Parmi les cinq opérations étudiées – la plupart liées au SEPI ou au Groupe Sepides (Société d'État pour la promotion industrielle et le développement des affaires), à l'exception d'une de Mercasa et d'une autre d'Enusa – se trouve celle qui affecte le financement de 17,3 millions d'euros d'Arapellet SL, détenue à 100% par Forestalia, l'entreprise aragonaise d'énergies renouvelables qui aurait bénéficié d'Eugenio Domínguez, l'ancien directeur général adjoint de l'évaluation environnementale du ministère de la Transition écologique, alors dirigé par Teresa. Ribera.

Lors de l'attribution de ce projet par Sepides – qui consistait en l'agrandissement des installations de l'entreprise et le démarrage d'une nouvelle usine – la prétendue commission convenue s'élevait à 200 000 euros, comme le souligne l'enquête de l'UCO.

En effet, la Garde civile signale dans son rapport clé trois entreprises ayant des liens « directs » avec Forestalia, qui détermine que parmi les personnes au centre de l'enquête figurent – selon les sources consultées – à la fois le propriétaire de l'entreprise d'énergie renouvelable, Fernando Samper, et les frères Eduardo et Roberto Pérez Águeda, tous deux accusés dans le « cas Forestalia » comme exécuteurs présumés des paiements pour le truquage.

La levée du secret de l'enquête, prévisible le 7 avril – coïncidant avec le début du procès de José Luis Ábalos devant la Cour suprême – va précipiter la convocation des personnes inculpées qui n'ont pas encore comparu devant le Tribunal national – sauf l'ancien président du SEPI, Leire Díez et l'homme d'affaires Antxon Alonso – à comparaître devant le juge d'instruction.
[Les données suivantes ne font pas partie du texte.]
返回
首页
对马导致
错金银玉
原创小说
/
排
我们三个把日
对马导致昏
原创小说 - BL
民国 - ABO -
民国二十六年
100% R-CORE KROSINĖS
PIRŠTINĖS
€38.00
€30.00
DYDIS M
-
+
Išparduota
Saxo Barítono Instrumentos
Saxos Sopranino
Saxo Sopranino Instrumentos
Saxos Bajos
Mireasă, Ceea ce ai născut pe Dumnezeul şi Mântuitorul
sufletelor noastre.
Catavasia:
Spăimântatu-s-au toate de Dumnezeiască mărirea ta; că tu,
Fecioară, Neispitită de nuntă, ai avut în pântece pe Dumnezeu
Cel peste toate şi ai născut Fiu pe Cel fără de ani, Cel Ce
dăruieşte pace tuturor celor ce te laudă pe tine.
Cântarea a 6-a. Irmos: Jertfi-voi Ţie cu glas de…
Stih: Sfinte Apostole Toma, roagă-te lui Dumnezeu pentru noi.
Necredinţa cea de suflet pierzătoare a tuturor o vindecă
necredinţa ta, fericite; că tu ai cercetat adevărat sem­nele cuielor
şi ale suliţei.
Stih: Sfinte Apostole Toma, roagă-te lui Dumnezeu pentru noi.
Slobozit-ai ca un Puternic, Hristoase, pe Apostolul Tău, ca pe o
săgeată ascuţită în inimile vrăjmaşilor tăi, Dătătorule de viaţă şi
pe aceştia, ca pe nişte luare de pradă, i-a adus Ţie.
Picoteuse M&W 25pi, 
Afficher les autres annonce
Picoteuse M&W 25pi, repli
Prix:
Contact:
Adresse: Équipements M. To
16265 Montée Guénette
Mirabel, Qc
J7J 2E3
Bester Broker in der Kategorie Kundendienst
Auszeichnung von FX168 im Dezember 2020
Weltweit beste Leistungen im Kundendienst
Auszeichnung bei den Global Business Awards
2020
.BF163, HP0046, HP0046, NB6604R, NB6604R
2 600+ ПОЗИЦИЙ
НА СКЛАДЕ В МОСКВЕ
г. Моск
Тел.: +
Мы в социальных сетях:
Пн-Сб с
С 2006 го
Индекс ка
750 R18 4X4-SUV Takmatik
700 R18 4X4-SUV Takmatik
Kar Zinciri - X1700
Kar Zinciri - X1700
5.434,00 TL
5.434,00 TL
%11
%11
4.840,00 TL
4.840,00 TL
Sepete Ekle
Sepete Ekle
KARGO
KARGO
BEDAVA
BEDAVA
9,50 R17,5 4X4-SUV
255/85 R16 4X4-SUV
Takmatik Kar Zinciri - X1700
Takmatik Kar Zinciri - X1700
Des comparutions qui, au détriment du calendrier serré du Tribunal d'Instruction numéro 5 du Tribunal National, auraient lieu tout au long des mois de mai et juin.

IRESTE, plus connu sous le nom d'Institut de Recherche d'Enseignement Supérieur aux Techniques de L'électronique, est un média spécialisé dans le domaine de l'électronique.